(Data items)

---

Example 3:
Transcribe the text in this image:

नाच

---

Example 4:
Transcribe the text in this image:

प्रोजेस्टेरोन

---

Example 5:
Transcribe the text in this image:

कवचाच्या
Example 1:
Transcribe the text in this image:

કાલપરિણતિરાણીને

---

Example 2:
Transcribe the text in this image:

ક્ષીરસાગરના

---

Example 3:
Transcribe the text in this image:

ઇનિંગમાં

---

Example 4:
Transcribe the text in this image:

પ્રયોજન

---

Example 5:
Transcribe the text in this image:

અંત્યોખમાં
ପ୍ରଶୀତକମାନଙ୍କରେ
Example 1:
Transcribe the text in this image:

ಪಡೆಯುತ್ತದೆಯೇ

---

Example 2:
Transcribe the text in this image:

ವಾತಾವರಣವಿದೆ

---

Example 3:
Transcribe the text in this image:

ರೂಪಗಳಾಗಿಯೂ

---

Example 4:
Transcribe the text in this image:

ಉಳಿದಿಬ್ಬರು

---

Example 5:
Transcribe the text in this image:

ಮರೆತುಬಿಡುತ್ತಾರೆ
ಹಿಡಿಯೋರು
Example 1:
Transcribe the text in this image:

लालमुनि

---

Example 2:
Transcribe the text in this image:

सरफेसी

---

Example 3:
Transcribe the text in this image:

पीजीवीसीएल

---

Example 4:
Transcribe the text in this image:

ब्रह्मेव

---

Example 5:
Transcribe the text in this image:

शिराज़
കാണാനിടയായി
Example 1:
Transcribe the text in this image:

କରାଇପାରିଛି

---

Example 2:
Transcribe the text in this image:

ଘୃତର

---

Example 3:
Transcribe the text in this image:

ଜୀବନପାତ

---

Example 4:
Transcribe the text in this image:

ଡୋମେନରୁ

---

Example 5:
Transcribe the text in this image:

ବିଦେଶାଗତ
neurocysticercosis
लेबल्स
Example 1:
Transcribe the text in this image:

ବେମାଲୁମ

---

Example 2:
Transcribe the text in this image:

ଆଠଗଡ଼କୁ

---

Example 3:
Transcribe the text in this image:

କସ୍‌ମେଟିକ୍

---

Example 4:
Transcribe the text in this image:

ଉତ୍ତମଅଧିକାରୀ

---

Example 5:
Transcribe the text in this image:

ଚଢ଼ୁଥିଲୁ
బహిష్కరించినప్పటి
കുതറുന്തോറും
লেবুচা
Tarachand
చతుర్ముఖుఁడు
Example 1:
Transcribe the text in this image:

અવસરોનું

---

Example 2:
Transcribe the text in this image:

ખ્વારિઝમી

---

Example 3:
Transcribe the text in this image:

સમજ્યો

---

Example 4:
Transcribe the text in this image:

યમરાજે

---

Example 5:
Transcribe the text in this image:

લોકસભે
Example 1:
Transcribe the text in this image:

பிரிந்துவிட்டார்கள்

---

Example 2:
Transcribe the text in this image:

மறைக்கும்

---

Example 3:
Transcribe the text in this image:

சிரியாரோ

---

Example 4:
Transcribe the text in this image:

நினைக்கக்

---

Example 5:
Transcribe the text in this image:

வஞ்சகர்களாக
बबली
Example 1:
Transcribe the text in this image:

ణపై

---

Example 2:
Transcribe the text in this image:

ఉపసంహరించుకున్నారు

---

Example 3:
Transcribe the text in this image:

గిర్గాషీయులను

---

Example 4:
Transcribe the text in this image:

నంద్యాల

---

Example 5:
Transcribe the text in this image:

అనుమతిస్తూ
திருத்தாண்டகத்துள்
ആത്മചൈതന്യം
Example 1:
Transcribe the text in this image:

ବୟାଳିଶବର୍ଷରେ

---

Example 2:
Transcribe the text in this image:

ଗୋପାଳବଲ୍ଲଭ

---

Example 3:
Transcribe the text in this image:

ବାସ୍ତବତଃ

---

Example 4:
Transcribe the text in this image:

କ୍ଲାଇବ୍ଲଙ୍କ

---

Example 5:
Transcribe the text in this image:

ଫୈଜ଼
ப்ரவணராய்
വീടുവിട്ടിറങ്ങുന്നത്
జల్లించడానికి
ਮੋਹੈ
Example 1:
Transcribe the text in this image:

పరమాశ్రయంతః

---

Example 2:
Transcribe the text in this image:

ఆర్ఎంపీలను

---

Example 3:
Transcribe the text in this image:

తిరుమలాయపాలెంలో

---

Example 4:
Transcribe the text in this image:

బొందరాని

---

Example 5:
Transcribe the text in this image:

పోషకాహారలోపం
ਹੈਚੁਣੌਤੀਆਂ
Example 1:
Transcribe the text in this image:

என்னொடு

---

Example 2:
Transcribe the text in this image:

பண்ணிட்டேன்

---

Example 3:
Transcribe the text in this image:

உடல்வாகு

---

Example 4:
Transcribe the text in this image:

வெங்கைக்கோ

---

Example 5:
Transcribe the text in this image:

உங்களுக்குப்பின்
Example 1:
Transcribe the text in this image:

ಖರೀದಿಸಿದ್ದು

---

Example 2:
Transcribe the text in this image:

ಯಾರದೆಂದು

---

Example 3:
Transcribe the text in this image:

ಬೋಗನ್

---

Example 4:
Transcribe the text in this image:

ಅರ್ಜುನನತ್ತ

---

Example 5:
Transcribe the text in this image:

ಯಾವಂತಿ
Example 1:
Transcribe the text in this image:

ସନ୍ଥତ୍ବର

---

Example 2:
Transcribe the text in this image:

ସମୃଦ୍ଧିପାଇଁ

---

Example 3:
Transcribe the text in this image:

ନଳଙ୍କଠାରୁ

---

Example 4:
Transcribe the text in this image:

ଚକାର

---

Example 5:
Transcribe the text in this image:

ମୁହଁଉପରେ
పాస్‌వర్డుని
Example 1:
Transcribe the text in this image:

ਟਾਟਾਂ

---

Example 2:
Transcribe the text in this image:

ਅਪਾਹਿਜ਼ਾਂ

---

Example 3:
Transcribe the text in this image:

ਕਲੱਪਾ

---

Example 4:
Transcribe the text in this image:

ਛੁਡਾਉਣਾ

» **Your instructions**:
What this exercise asks for is the data above, retyped exactly.

» **Solution to the exercise**:
---

Example 3:
Transcribe the text in this image:

नाच

---

Example 4:
Transcribe the text in this image:

प्रोजेस्टेरोन

---

Example 5:
Transcribe the text in this image:

कवचाच्या
Example 1:
Transcribe the text in this image:

કાલપરિણતિરાણીને

---

Example 2:
Transcribe the text in this image:

ક્ષીરસાગરના

---

Example 3:
Transcribe the text in this image:

ઇનિંગમાં

---

Example 4:
Transcribe the text in this image:

પ્રયોજન

---

Example 5:
Transcribe the text in this image:

અંત્યોખમાં
ପ୍ରଶୀତକମାନଙ୍କରେ
Example 1:
Transcribe the text in this image:

ಪಡೆಯುತ್ತದೆಯೇ

---

Example 2:
Transcribe the text in this image:

ವಾತಾವರಣವಿದೆ

---

Example 3:
Transcribe the text in this image:

ರೂಪಗಳಾಗಿಯೂ

---

Example 4:
Transcribe the text in this image:

ಉಳಿದಿಬ್ಬರು

---

Example 5:
Transcribe the text in this image:

ಮರೆತುಬಿಡುತ್ತಾರೆ
ಹಿಡಿಯೋರು
Example 1:
Transcribe the text in this image:

लालमुनि

---

Example 2:
Transcribe the text in this image:

सरफेसी

---

Example 3:
Transcribe the text in this image:

पीजीवीसीएल

---

Example 4:
Transcribe the text in this image:

ब्रह्मेव

---

Example 5:
Transcribe the text in this image:

शिराज़
കാണാനിടയായി
Example 1:
Transcribe the text in this image:

କରାଇପାରିଛି

---

Example 2:
Transcribe the text in this image:

ଘୃତର

---

Example 3:
Transcribe the text in this image:

ଜୀବନପାତ

---

Example 4:
Transcribe the text in this image:

ଡୋମେନରୁ

---

Example 5:
Transcribe the text in this image:

ବିଦେଶାଗତ
neurocysticercosis
लेबल्स
Example 1:
Transcribe the text in this image:

ବେମାଲୁମ

---

Example 2:
Transcribe the text in this image:

ଆଠଗଡ଼କୁ

---

Example 3:
Transcribe the text in this image:

କସ୍‌ମେଟିକ୍

---

Example 4:
Transcribe the text in this image:

ଉତ୍ତମଅଧିକାରୀ

---

Example 5:
Transcribe the text in this image:

ଚଢ଼ୁଥିଲୁ
బహిష్కరించినప్పటి
കുതറുന്തോറും
লেবুচা
Tarachand
చతుర్ముఖుఁడు
Example 1:
Transcribe the text in this image:

અવસરોનું

---

Example 2:
Transcribe the text in this image:

ખ્વારિઝમી

---

Example 3:
Transcribe the text in this image:

સમજ્યો

---

Example 4:
Transcribe the text in this image:

યમરાજે

---

Example 5:
Transcribe the text in this image:

લોકસભે
Example 1:
Transcribe the text in this image:

பிரிந்துவிட்டார்கள்

---

Example 2:
Transcribe the text in this image:

மறைக்கும்

---

Example 3:
Transcribe the text in this image:

சிரியாரோ

---

Example 4:
Transcribe the text in this image:

நினைக்கக்

---

Example 5:
Transcribe the text in this image:

வஞ்சகர்களாக
बबली
Example 1:
Transcribe the text in this image:

ణపై

---

Example 2:
Transcribe the text in this image:

ఉపసంహరించుకున్నారు

---

Example 3:
Transcribe the text in this image:

గిర్గాషీయులను

---

Example 4:
Transcribe the text in this image:

నంద్యాల

---

Example 5:
Transcribe the text in this image:

అనుమతిస్తూ
திருத்தாண்டகத்துள்
ആത്മചൈതന്യം
Example 1:
Transcribe the text in this image:

ବୟାଳିଶବର୍ଷରେ

---

Example 2:
Transcribe the text in this image:

ଗୋପାଳବଲ୍ଲଭ

---

Example 3:
Transcribe the text in this image:

ବାସ୍ତବତଃ

---

Example 4:
Transcribe the text in this image:

କ୍ଲାଇବ୍ଲଙ୍କ

---

Example 5:
Transcribe the text in this image:

ଫୈଜ଼
ப்ரவணராய்
വീടുവിട്ടിറങ്ങുന്നത്
జల్లించడానికి
ਮੋਹੈ
Example 1:
Transcribe the text in this image:

పరమాశ్రయంతః

---

Example 2:
Transcribe the text in this image:

ఆర్ఎంపీలను

---

Example 3:
Transcribe the text in this image:

తిరుమలాయపాలెంలో

---

Example 4:
Transcribe the text in this image:

బొందరాని

---

Example 5:
Transcribe the text in this image:

పోషకాహారలోపం
ਹੈਚੁਣੌਤੀਆਂ
Example 1:
Transcribe the text in this image:

என்னொடு

---

Example 2:
Transcribe the text in this image:

பண்ணிட்டேன்

---

Example 3:
Transcribe the text in this image:

உடல்வாகு

---

Example 4:
Transcribe the text in this image:

வெங்கைக்கோ

---

Example 5:
Transcribe the text in this image:

உங்களுக்குப்பின்
Example 1:
Transcribe the text in this image:

ಖರೀದಿಸಿದ್ದು

---

Example 2:
Transcribe the text in this image:

ಯಾರದೆಂದು

---

Example 3:
Transcribe the text in this image:

ಬೋಗನ್

---

Example 4:
Transcribe the text in this image:

ಅರ್ಜುನನತ್ತ

---

Example 5:
Transcribe the text in this image:

ಯಾವಂತಿ
Example 1:
Transcribe the text in this image:

ସନ୍ଥତ୍ବର

---

Example 2:
Transcribe the text in this image:

ସମୃଦ୍ଧିପାଇଁ

---

Example 3:
Transcribe the text in this image:

ନଳଙ୍କଠାରୁ

---

Example 4:
Transcribe the text in this image:

ଚକାର

---

Example 5:
Transcribe the text in this image:

ମୁହଁଉପରେ
పాస్‌వర్డుని
Example 1:
Transcribe the text in this image:

ਟਾਟਾਂ

---

Example 2:
Transcribe the text in this image:

ਅਪਾਹਿਜ਼ਾਂ

---

Example 3:
Transcribe the text in this image:

ਕਲੱਪਾ

---

Example 4:
Transcribe the text in this image:

ਛੁਡਾਉਣਾ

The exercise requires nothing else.